The reason why you're all disagreeing on how "good" the reports need to be is that there doesn't seem to be any correlation between report quality and any goal or objective you have. Ask yourselves:

  • Why do we produce these reports?
  • Who is the intended audience?
  • What use does that audience have for these reports?
  • What is the overall context for that use?

Are they required by some regulation? Are they meant to be basic documentation for reference, after the fact? Are they meant to be part of a client-facing deliverable? Are they used by your support team? Are they referenced by new hires, as part of their onboarding?

Once you can all agree on why you're making the reports, and who cares about them, the argument should evaporate. You may find yourselves faced with the fact that no one cares, and there's no strong argument to even continue doing the reporting. If that's the case, you should stop. Or, you may find that someone really does care about them - in which case, your argument for improving quality may become much easier to win.

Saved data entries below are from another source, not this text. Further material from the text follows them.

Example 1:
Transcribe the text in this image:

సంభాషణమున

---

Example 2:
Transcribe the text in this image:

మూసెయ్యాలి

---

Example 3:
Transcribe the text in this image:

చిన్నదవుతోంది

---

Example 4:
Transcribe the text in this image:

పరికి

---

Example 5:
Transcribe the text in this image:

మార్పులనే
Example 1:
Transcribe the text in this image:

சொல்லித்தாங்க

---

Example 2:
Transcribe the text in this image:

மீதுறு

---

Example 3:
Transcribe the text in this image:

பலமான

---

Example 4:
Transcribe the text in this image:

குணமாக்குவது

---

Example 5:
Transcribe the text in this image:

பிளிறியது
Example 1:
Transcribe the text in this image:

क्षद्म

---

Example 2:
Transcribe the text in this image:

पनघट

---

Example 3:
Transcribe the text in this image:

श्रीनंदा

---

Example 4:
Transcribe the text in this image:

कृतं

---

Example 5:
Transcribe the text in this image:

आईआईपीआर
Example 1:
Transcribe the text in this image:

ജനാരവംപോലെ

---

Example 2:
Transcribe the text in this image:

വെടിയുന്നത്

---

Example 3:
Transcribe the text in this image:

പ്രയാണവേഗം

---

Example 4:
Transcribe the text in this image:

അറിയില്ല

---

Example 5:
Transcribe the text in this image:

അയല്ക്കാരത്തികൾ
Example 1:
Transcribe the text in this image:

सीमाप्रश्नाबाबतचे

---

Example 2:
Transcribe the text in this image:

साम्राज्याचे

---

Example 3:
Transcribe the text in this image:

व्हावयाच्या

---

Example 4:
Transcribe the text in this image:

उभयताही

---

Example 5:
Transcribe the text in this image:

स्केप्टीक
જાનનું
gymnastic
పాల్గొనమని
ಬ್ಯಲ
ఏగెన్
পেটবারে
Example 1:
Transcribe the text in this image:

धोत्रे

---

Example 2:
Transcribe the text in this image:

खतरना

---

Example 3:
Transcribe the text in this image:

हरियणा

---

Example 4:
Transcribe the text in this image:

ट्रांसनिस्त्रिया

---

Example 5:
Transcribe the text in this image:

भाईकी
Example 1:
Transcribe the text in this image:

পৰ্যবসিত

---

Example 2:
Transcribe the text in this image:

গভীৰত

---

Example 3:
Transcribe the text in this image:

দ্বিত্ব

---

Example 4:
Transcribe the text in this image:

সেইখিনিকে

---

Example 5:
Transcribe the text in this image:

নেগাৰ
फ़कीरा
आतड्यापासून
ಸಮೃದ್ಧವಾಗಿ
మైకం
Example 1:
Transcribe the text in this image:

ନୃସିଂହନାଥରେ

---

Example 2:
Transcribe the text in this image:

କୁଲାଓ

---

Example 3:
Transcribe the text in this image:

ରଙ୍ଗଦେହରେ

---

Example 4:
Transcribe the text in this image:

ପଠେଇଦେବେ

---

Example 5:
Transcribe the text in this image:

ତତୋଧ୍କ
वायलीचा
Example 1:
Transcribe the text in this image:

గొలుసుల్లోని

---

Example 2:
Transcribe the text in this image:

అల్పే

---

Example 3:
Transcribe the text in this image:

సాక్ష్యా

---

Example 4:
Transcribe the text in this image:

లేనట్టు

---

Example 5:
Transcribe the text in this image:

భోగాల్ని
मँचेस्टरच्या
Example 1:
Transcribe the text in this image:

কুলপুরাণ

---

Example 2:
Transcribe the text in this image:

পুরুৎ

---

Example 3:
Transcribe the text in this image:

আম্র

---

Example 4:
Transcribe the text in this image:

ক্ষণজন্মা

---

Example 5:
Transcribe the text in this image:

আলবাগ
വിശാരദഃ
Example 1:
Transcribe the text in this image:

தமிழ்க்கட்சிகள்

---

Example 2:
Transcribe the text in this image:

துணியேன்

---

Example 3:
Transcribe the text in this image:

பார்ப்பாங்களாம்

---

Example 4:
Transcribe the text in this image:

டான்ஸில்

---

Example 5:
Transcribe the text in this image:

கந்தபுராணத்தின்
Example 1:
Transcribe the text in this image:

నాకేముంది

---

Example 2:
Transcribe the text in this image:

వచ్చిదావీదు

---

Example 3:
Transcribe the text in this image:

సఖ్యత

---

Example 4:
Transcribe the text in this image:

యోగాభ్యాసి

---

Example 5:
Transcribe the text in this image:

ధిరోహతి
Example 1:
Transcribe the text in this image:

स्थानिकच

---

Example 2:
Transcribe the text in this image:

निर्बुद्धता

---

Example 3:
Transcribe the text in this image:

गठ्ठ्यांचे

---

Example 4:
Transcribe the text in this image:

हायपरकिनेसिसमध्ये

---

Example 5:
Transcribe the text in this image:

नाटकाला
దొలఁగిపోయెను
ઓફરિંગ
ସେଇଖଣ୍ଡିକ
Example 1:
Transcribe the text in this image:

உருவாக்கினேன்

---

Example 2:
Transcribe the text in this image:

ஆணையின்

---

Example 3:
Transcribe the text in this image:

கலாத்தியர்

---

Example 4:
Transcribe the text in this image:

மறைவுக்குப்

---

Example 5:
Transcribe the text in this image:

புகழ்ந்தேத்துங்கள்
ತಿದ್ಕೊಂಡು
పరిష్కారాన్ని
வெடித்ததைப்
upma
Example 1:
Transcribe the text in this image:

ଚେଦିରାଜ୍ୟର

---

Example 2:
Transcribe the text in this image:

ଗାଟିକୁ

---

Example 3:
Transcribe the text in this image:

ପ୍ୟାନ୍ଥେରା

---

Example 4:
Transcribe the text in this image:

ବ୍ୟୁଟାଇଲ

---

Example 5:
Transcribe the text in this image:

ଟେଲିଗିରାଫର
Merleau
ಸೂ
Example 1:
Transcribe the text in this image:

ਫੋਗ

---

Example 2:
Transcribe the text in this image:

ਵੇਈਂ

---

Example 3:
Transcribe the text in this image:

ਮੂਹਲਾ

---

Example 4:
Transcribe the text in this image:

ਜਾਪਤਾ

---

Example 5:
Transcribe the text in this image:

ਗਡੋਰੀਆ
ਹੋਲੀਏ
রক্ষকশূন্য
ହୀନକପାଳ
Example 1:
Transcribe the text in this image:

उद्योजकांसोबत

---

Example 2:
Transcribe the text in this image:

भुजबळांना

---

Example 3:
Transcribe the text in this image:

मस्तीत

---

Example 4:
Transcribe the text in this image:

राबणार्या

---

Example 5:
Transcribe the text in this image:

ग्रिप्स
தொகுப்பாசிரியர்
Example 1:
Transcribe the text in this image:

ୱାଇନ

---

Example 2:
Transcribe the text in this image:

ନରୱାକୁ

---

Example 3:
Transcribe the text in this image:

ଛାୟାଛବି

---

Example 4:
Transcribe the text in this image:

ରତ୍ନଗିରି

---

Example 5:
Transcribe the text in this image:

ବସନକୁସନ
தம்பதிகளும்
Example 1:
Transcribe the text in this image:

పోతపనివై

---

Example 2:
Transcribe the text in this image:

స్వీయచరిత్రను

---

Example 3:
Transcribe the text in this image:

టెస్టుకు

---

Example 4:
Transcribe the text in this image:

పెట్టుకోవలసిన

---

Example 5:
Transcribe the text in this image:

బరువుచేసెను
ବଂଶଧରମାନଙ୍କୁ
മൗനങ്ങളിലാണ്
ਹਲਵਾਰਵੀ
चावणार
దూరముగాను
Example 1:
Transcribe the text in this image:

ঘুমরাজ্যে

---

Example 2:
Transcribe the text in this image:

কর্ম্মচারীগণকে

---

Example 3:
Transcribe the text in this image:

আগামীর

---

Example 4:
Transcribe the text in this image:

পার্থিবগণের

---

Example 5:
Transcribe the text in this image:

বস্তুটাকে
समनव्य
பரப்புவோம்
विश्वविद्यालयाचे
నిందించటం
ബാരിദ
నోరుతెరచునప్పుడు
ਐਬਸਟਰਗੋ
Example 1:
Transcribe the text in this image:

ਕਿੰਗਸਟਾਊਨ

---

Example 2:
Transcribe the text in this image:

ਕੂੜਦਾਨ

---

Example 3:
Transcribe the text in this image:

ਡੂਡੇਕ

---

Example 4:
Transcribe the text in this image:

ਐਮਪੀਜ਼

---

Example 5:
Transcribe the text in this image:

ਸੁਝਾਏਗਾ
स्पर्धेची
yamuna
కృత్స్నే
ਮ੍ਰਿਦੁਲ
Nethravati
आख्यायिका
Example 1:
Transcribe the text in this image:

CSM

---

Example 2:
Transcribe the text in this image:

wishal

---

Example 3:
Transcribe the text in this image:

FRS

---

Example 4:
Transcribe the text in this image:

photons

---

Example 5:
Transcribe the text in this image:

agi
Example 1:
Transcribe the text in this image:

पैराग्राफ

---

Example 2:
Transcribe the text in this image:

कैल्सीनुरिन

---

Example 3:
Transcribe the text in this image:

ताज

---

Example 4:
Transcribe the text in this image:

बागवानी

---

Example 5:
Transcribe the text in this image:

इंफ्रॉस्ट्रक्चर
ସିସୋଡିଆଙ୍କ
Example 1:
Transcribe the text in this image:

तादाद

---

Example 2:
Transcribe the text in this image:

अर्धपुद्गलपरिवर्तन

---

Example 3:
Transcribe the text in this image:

Arguing about report quality without understanding the context of the report is like a bunch of builders sitting around arguing about how high a wall should be. Well, what are the requirements? Who even wants the wall, and what purpose do they have in mind? Are you just building the wall because that's what your team always does? Is there anyone outside your team that is actually asking for a wall to be built in the first place? How can any of the builders justify their argument for wall height without knowing these things? There's no point to even having the discussion until you know the answers to those questions.